= JOB =
List all lines of the data containing the word "społeczne".

*** GIVEN RECORDS ***

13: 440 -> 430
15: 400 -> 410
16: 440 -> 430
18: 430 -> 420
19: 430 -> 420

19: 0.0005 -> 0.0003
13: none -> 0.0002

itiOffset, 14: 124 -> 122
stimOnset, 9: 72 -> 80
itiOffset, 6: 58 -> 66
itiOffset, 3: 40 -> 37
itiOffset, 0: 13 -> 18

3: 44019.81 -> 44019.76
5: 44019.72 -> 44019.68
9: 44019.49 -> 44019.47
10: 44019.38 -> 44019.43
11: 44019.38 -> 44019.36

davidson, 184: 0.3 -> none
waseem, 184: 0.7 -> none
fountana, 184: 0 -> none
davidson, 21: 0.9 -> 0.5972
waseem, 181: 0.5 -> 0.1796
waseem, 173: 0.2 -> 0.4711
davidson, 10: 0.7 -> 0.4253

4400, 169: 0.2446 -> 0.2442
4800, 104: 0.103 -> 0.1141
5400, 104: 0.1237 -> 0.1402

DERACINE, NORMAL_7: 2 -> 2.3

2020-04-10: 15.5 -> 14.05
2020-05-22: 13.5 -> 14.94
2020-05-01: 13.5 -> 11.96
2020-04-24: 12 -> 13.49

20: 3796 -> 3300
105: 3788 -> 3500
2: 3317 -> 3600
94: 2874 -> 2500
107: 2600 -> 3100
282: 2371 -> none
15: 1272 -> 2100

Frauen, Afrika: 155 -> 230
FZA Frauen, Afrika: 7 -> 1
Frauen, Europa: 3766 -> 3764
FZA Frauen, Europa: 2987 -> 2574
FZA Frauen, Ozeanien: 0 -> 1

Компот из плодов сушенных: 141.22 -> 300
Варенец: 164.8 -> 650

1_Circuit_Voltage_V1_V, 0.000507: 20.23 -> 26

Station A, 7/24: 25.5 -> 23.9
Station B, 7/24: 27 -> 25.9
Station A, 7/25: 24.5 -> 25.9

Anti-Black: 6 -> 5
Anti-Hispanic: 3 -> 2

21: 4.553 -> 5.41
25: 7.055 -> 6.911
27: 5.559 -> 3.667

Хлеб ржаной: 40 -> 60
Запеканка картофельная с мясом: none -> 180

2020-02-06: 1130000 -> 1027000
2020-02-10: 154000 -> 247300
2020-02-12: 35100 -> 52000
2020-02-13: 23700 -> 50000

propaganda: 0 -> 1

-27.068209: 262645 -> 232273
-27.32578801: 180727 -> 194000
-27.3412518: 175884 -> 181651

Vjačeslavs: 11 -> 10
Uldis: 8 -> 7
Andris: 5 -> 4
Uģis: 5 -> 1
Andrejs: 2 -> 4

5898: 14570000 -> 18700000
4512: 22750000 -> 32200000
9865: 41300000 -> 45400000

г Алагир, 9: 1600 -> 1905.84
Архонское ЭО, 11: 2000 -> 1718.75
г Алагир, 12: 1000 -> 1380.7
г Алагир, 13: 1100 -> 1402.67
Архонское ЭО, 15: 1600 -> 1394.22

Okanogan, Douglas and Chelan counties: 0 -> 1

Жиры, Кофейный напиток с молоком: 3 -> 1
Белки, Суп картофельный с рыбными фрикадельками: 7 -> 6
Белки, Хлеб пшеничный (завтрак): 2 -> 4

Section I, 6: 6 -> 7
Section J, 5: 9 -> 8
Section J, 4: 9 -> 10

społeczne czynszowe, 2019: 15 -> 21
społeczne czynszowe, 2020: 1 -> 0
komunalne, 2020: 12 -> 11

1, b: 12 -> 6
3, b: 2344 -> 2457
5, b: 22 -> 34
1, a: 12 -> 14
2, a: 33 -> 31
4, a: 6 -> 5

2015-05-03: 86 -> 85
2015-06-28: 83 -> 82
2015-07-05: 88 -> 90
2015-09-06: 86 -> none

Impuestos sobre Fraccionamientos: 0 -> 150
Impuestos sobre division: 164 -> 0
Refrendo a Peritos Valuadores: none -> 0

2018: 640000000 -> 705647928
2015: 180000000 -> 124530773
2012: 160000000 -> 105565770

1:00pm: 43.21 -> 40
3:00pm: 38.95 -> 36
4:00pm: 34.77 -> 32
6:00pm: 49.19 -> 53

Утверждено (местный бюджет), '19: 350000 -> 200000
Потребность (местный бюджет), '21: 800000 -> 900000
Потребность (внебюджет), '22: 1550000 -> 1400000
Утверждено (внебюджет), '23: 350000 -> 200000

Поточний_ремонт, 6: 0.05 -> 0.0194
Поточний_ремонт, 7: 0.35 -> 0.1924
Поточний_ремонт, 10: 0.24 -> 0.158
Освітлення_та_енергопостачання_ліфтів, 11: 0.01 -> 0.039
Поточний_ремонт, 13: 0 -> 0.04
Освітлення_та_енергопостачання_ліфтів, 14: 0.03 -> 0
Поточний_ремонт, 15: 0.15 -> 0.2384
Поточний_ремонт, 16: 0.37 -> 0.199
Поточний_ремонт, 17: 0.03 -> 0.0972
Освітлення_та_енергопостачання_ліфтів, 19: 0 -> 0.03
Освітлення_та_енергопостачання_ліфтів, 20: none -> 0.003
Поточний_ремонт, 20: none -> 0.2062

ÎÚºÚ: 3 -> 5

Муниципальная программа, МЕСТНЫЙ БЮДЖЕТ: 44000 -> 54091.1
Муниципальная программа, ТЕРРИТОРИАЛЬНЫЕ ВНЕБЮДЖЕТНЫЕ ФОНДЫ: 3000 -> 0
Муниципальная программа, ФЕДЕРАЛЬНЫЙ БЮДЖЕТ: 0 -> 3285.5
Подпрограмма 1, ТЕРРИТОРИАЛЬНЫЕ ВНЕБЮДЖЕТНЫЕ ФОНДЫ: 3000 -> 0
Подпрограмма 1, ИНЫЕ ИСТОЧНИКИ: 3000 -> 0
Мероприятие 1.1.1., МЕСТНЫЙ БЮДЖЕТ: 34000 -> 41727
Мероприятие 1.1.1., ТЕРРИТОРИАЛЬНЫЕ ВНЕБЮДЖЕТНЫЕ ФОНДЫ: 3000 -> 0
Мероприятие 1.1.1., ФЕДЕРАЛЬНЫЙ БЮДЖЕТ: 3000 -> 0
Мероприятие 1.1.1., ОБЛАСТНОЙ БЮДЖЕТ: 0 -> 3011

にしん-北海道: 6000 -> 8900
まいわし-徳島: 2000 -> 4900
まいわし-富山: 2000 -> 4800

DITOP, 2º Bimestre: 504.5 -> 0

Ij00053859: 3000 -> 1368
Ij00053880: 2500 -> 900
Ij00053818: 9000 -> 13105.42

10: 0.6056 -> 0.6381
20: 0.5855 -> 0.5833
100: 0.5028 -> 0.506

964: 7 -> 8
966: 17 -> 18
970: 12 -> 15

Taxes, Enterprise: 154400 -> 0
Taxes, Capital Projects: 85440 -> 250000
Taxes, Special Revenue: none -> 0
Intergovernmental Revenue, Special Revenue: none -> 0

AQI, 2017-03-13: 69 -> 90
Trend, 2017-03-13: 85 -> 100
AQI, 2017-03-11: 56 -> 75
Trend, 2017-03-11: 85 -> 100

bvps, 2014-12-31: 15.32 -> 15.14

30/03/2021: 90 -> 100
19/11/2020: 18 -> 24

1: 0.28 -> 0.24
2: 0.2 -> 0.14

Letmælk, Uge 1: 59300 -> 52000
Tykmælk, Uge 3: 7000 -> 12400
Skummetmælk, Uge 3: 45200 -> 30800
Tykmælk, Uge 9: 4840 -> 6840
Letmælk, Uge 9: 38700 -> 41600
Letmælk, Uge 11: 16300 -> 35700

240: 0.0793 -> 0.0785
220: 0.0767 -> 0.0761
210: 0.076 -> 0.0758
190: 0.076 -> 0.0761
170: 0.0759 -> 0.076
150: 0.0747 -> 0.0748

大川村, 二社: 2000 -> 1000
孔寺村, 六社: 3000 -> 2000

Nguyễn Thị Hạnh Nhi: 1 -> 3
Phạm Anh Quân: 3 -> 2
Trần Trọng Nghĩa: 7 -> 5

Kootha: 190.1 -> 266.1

***

= EXERCISE OUTPUT =
społeczne czynszowe, 2019: 15 -> 21
społeczne czynszowe, 2020: 1 -> 0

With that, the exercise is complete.